• **Given text**:
________
Men that like to "keep it simple" are the hardest to deal with. Because _sometimes_ keeping it simple means playing stupid, and thats frustrating as hell when you're trying to talk with them.


----------



## lostjacket (Jan 2, 2012)

Saoirse said:


> Men that like to "keep it simple" are the hardest to deal with. Because _sometimes_ keeping it simple means playing stupid, and thats frustrating as hell when you're trying to talk with them.



Nice caveat - I am referring to the "say what you mean" version of simple though...


----------



## Marlayna (Jan 2, 2012)

Bananaspills said:


> I'm sorry you went through a breakup, long or short relationship they're never fun  IF that was indeed the reason she called it off, (and like some previous posters said there might have been more there) I don't know what you could have done differently... I have in my distant past actually turned someone down whom I fancied because I thought he just HAD to be making fun of me, there was no way he could actually like me. I'm still kicking myself *LOL* But maybe the fact that you were into her and showed it may help her grow in confidence down the line, even if the relationship didn't survive.
________
• **Data**:

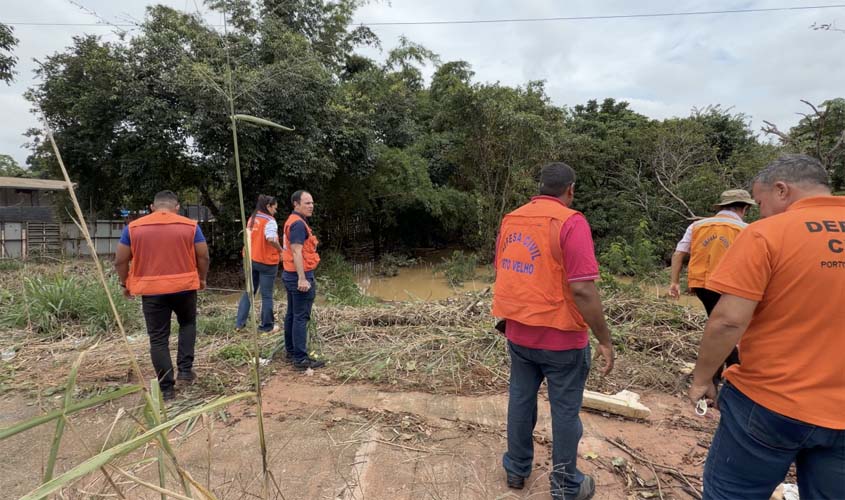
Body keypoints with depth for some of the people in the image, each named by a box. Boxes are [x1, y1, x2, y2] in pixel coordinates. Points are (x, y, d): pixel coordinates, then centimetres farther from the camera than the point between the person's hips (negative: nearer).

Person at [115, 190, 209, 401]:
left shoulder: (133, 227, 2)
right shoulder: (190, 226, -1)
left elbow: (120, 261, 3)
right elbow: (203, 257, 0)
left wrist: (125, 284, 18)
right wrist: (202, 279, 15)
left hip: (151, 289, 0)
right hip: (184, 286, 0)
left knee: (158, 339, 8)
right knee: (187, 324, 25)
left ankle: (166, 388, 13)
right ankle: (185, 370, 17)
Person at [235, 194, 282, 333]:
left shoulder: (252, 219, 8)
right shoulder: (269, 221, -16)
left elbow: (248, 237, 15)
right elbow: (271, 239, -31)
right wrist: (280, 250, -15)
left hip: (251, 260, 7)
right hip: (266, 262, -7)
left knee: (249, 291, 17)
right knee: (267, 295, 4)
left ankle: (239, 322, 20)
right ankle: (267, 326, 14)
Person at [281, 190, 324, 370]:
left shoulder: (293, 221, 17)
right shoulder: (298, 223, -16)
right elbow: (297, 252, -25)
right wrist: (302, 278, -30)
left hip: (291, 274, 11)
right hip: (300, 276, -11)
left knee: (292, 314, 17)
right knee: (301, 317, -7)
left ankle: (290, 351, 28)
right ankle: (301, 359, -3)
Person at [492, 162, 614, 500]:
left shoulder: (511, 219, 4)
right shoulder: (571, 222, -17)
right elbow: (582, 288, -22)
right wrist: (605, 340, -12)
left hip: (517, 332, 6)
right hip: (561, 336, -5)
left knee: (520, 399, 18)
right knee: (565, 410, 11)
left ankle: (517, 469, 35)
________
• **Activity 1**: In the forum thread, which version of "simple" does lostjacket say they mean?
• **Activity 2**: Pick up the forum thread about men who "keep it simple" and continue it after its last sentence.

• **Answer space 1**: The "say what you mean" version of simple.

• **Answer space 2**:
> 
> And yeah, that shirt looks great on you


After going out for a month, she knew he wasn't "making fun of her", so she had her reasons to call it quits, and we don't know what they are.
I think if the OP believes that she wanted to call it quits because she felt "out of his league", then that problem is easily remedied with an email or a call. 
Once he assures her that he likes her a lot, she should apologize for her insecurities, and jump into his waiting arms...
... and they all lived happily ever after.:smitten:


----------



## lostjacket (Jan 2, 2012)

Marlayna said:


> After going out for a month, she knew he wasn't "making fun of her", so she had her reasons to call it quits, and we don't know what they are.
> I think if the OP believes that she wanted to call it quits because she felt "out of his league", then that problem is easily remedied with an email or a call.
> Once he assures her that he likes her a lot, she should apologize for her insecurities, and jump into his waiting arms...
> ... and they all lived happily ever after.:smitten:



I wish... Unfortunately life tends to be more complicated...


----------



## CastingPearls (Jan 2, 2012)

All fairy tales aside.....

It's not just BBWs. It's BHMs. It's also thin people and everyone in between. And it doesn't have to have anything to do with size or looks. It's also often about accomplishment, achievement, and status, whether realistic or all in their mind. 

Self-esteem and self-confidence problems unfortunately can't be solved by trust and even unconditional love. I wish it could because I loved someone who didn't believe in himself. In fact, he likely thinks I'm crazy because he didn't see what I saw in him and no matter what I said, it didn't matter. It didn't sink in. It has to be from within. I'll love him and always be his friend but only he can decide to believe in himself.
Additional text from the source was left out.